Might still rules over right in Scarborough Shoal

Dharel Placido, ABS-CBN News

Posted at Jul 15 2016 06:38 PM

Fishermen in the coastal town of Masinloc in Zambales are coming to terms with the reality that the arbitration victory of the Philippines against China over the disputed West Philippine Sea will remain on paper for now.

In the wake of the arbitral tribunal's ruling that China violated Filipino fishermen's rights by blocking their access to Scarborough Shoal off Zambales, Filipino fishermen proceeded to the rich fishing ground on Thursday.

However, the fishermen were again barred by Chinese coast guards from proceeding to Scarborough.

"They are saddened by what happened,'' Masinloc Mayor Arsenia Lim told ANC.

Despite the arbitration victory and in the face of Beijing's defiance, both the national and local governments in the Philippines still have no definite solution to the continued Chinese intimidation of Filipino fishermen.

''We still are saying that the fishermen are not prevented [from going to Scarborough]. However, they are cautioned to proceed with care,'' said Presidential Spokesperson Ernesto Abella.

Lim said the local government may help the fishermen shift their livelihood to farming.

She said some 700 families have been affected by the Chinese blockade, which began in 2012.

Lim said, for now, fishermen may again have to wait until the Chinese and Philippine governments reach a deal, even as China insists that it will only hold direct talks with the Philippine government if the latter abandons the tribunal's ruling.

In the meantime, Lim said she is advising her constituents not to sail to Scarborough to prevent yet another incident with the Chinese.

''This is a big challenge for the fishermen. My constituents are patient and they know that these negotiations will take a long time,'' Lim said.

The Hague-based Permanent Court of Arbitration earlier this week ruled that China's massive claim to South China Sea has no legal basis, dealing a blow to Beijing's maritime ambition.

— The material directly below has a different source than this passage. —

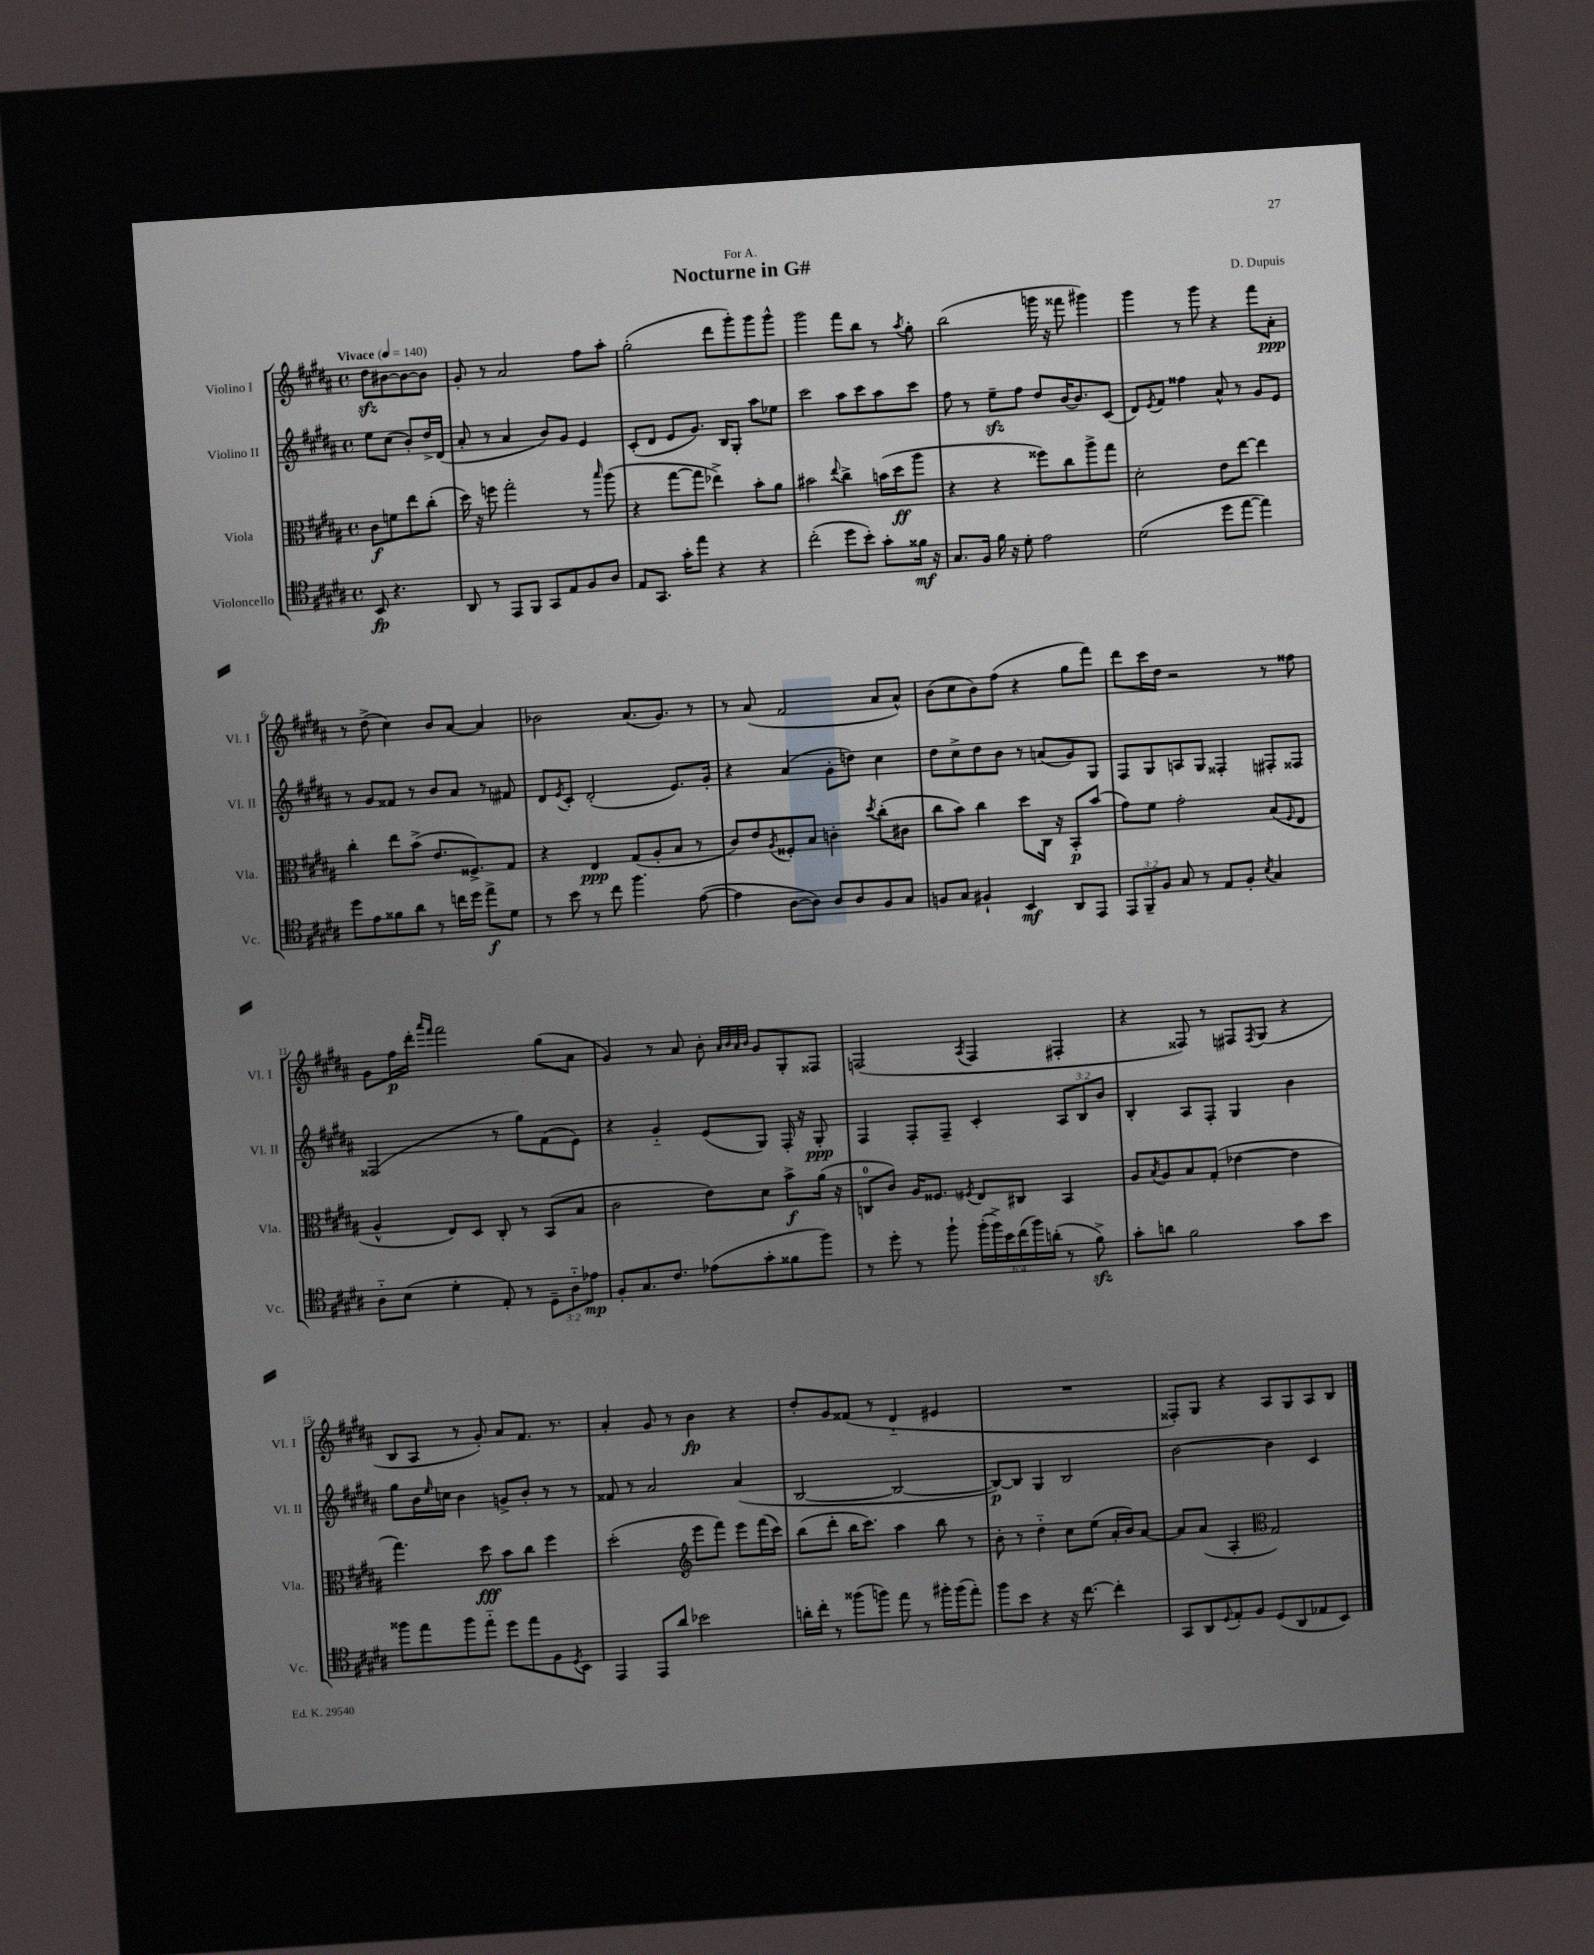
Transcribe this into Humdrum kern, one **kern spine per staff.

Despite the setback, China vowed to ignore what it describes as an ''illegal'' decision by the United Nations-backed arbitral tribunal.

One of the key findings of the tribunal is that Scarborough Shoal has been a traditional fishing ground not only of Filipinos, but by fishermen of other nationalities as well.

The tribunal said by blocking Filipino fishermen's access to Scarborough, China violated the Philippines' sovereign rights in its exclusive economic zone.